Many former members have unfollowed, unsubscribed, and pledged to not support Lacy Phillips or Free and Native financially.

The videos, along with specific comments that were deleted from the Free and Native page, are viewable in a Dropbox folder here. The first video is viewable on YouTube here. I encourage you to watch, explore, and spread the word. White women in wellness and spirituality need to see this in order to recognize our own blind spots, make the necessary changes, and most importantly, apologize. Acknowledgement and apology from Lacy would have changed this entire situation–but I’m not willing to learn from a teacher who can’t own her own shit, and I suspect many women in the wellness world feel the same way.

This is not an isolated incident. You can read about how Danielle LaPorte handled a similar situation here, and re-examine Gabby Bernstein’s teachings here.

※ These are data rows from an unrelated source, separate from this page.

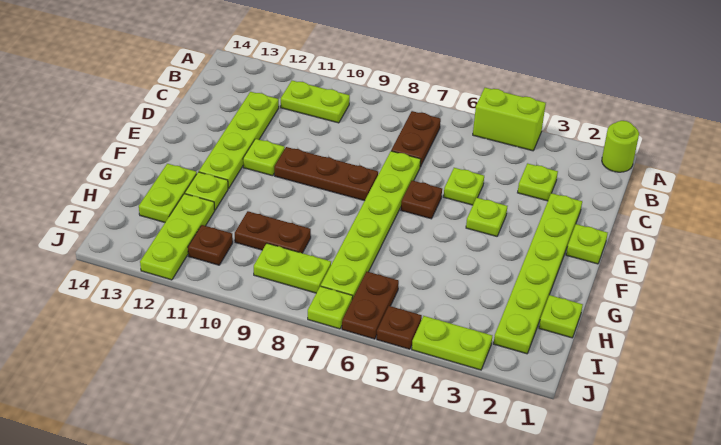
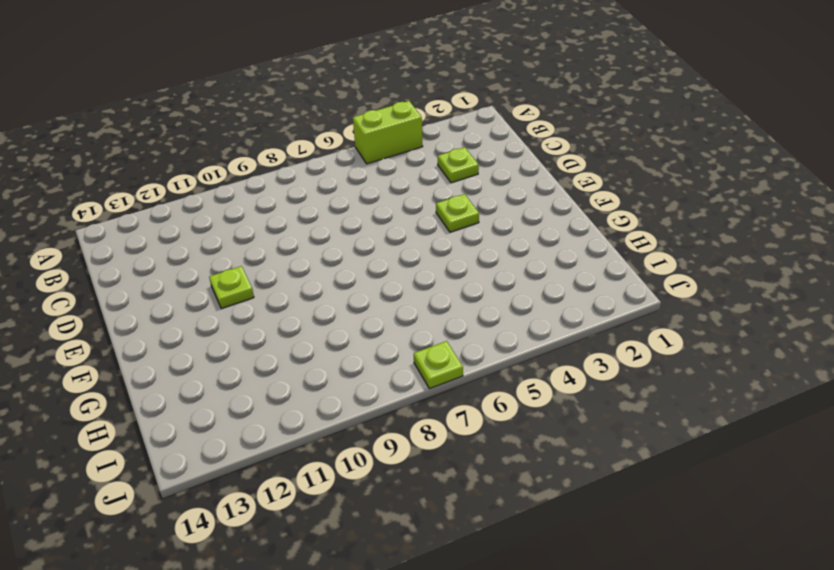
none -> lime round brick A1 level 1
none -> brown plate B7:C7 level 1
none -> lime plate B10:B11 level 1

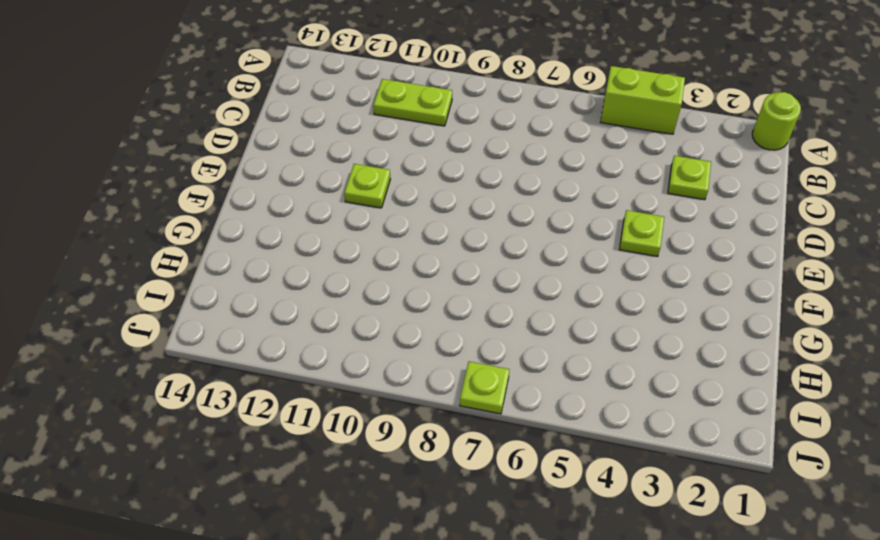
none -> brown plate B7:C7 level 1
none -> lime plate C12:F12 level 1
none -> lime plate D2:I2 level 1

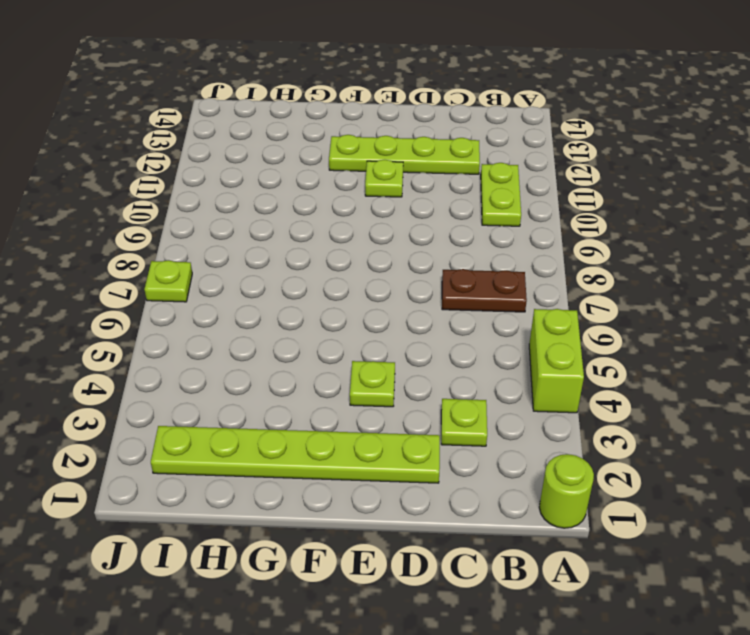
none -> lime plate D5 level 1
none -> lime plate D7:I7 level 1
none -> lime plate E1 level 1

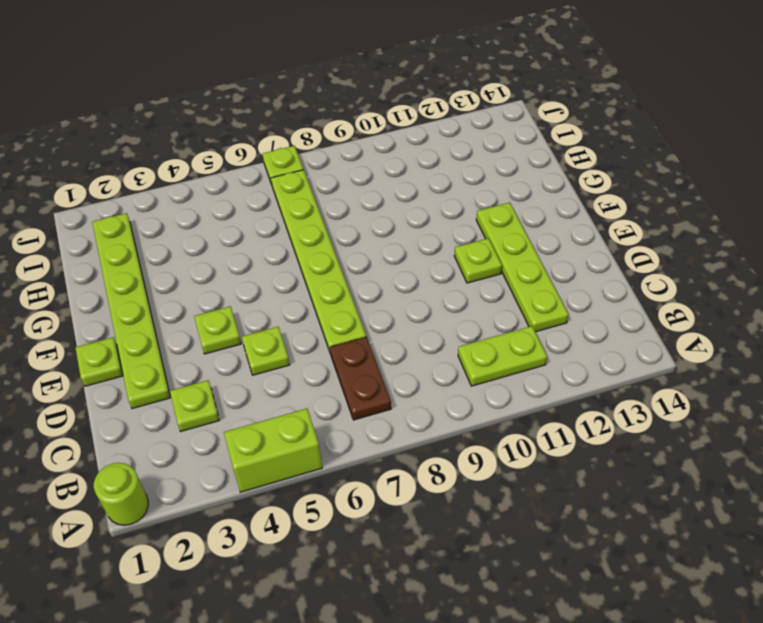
none -> brown plate E6 level 1
none -> brown plate E8:E10 level 1
none -> lime plate G12 level 1

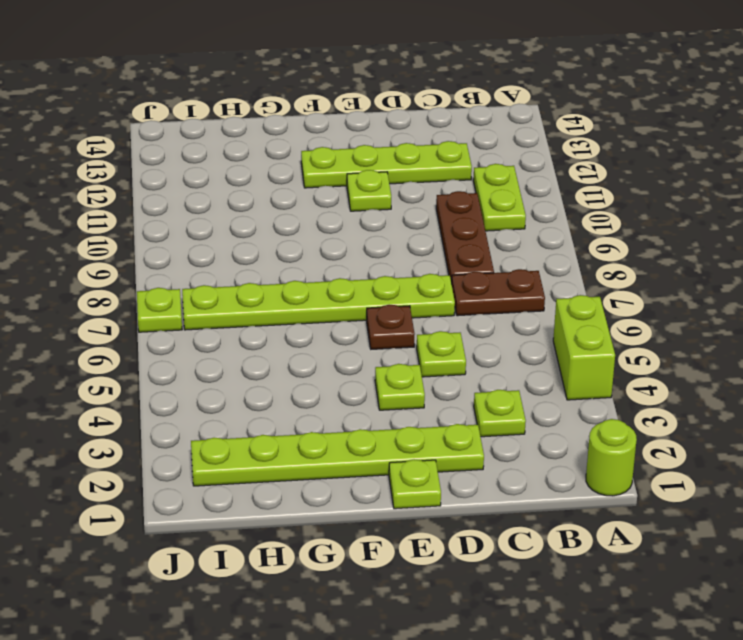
brown plate C8:C10 level 1 -> brown plate E8:E10 level 1
none -> lime plate G12 level 1
none -> lime plate G13:H13 level 1
none -> lime plate H1 level 1

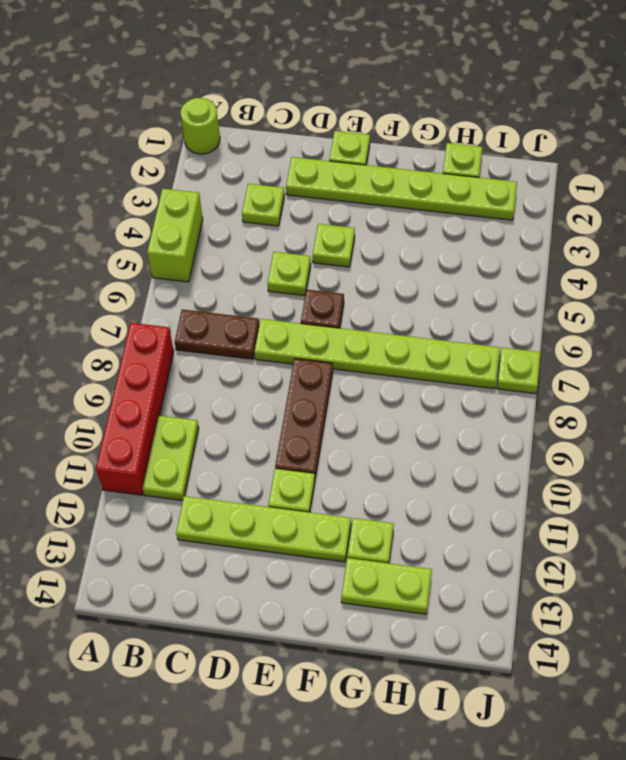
red brick A8:A11 level 1 -> none
none -> brown plate H9:H10 level 1
none -> lime plate H12:J12 level 1
none -> brown plate I6:J6 level 1

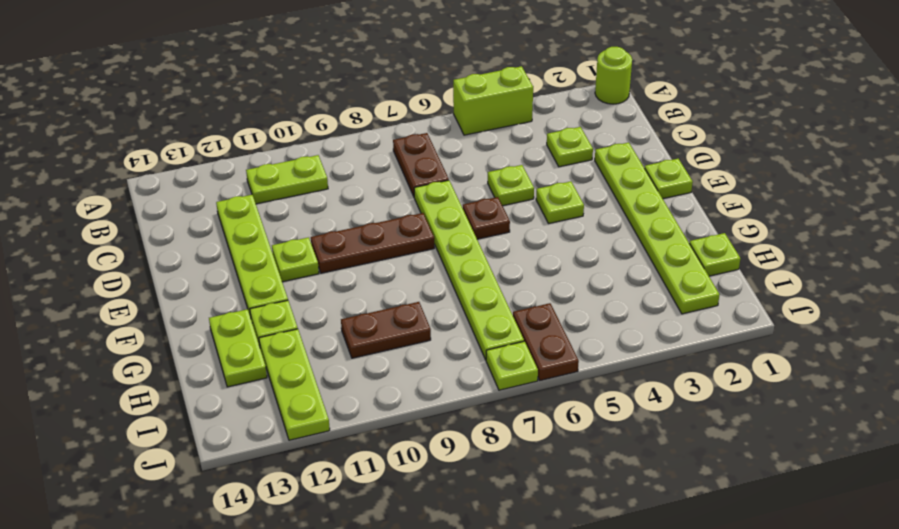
none -> lime plate I8:I9 level 1
none -> brown plate I11 level 1
none -> lime plate J3:J4 level 1

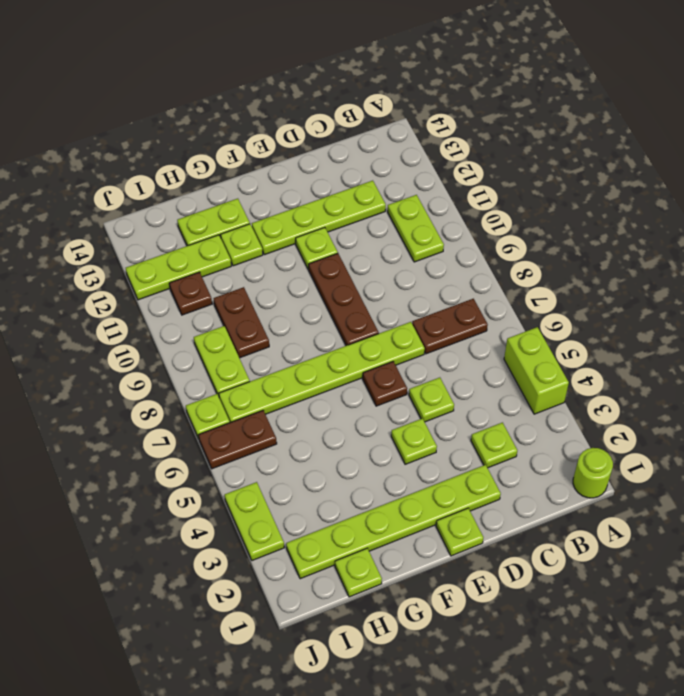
none -> brown plate J5 level 1

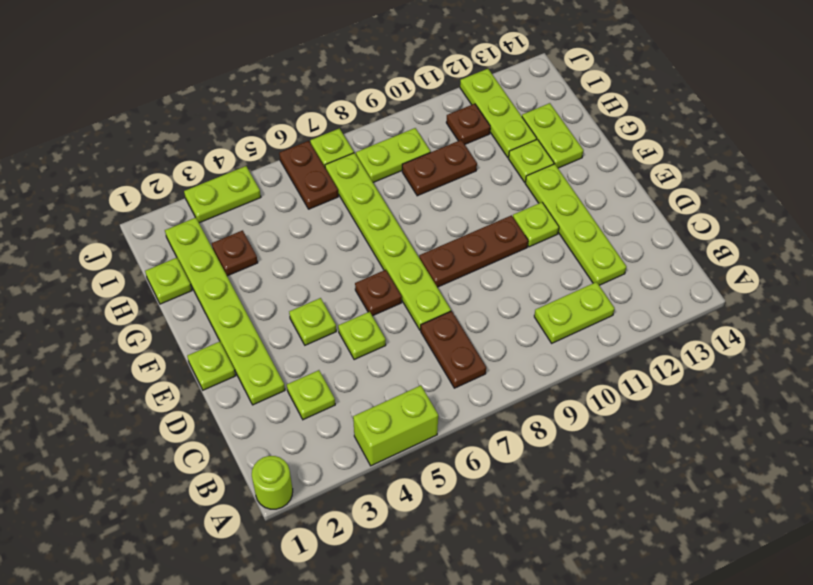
brown plate H3 level 1 -> brown plate J5 level 1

I could go on and on about all the ways in which actions like these are problematic and troubling and disheartening and upsetting. But what I’ve gotten out this conversation is much more positive than that. 

I’m seeing all the ways in which my past work has left out women of color. I’m learning the importance of running a conscious business from the beginning, being proactively inclusive, staying open to the feedback of others, and apologizing when I mess up.

Which I did. (Mess up, I mean.)

After I removed myself from the Free and Native fiasco, I committed to including people of color in my work for my skincare company. One of the small steps I took was asking my graphic designer to create an Instagram quote template for me in a range of flesh tones–from cream to tan to caramel and chocolate brown–as a way of communicating, “This brand cares about everybody.” 

I implemented the quote template on my Instagram feed, and a few days later, I saw the exact same template on the profile of a well-known woman of color in the wellness industry, Lalah Delia (@lalahdelia). It appeared as if my graphic designer had ripped her off.

In short, I freaked the fuck out. I didn’t want to be misunderstood or called out by anyone, so I called myself out.

I emailed my graphic designer and accused her of copying work. I emailed Lalah Delia, explaining the situation and apologizing profusely. I posted to Instagram Stories informing my followers of the situation: my graphic designer had stolen work from a woman of color and I was sorry for what had happened. I got responses from my followers thanking me for speaking up, addressing the situation head-on, and handling it with grace.

But then...I got responses from graphic designers saying that it likely wasn’t a result of copying. The quote template I used was fairly common and popular right now, and even though it appeared to a knock-off of Lalah Delia’s, it most likely was a case of common inspiration. My graphic designer said the same–she’d never even seen Lalah’s page.

So, yeah... I messed up. In an effort to run a conscious business, I overreacted and accused someone of stealing. I sincerely apologize for that.

I am still learning. I don’t have all the answers and will never claim that I do. I’ve probably messed up more than a few times in this article alone. I want to do this right, but there isn’t a clear guide; there is no How To Run An Inclusive Business That Acknowledges and Dismantles White Supremacy Through Fun Skincare Content. I’m learning as I go...but I’m not going to let that stop me from speaking up while I’m in the process of figuring things out.

My wise friend Michelle D’Avella of Pushing Beauty put it perfectly: "We want to wait until we have it all together and look a certain way to speak up but that’s part of the problem."

When I told her that I wished I had waited to speak up about this graphic design issue, since I unintentionally ended up hurting an innocent person, Michelle said, "You feel like you should have waited because you 'messed up.' But that’s all part of the learning process. We are going to fuck up. So we fuck up, apologize, learn, and move on." Damn.

Inspired by these words, I'm committing to speaking up, fucking up, apologizing, and learning. I am open to any and all criticism, advice, and encouragement on this journey to building a conscious business.

I will no longer be supporting Lacy Phillips, Free and Native, Danielle LaPorte, or any other healers, teachers, and brands that aren’t interested in doing the same.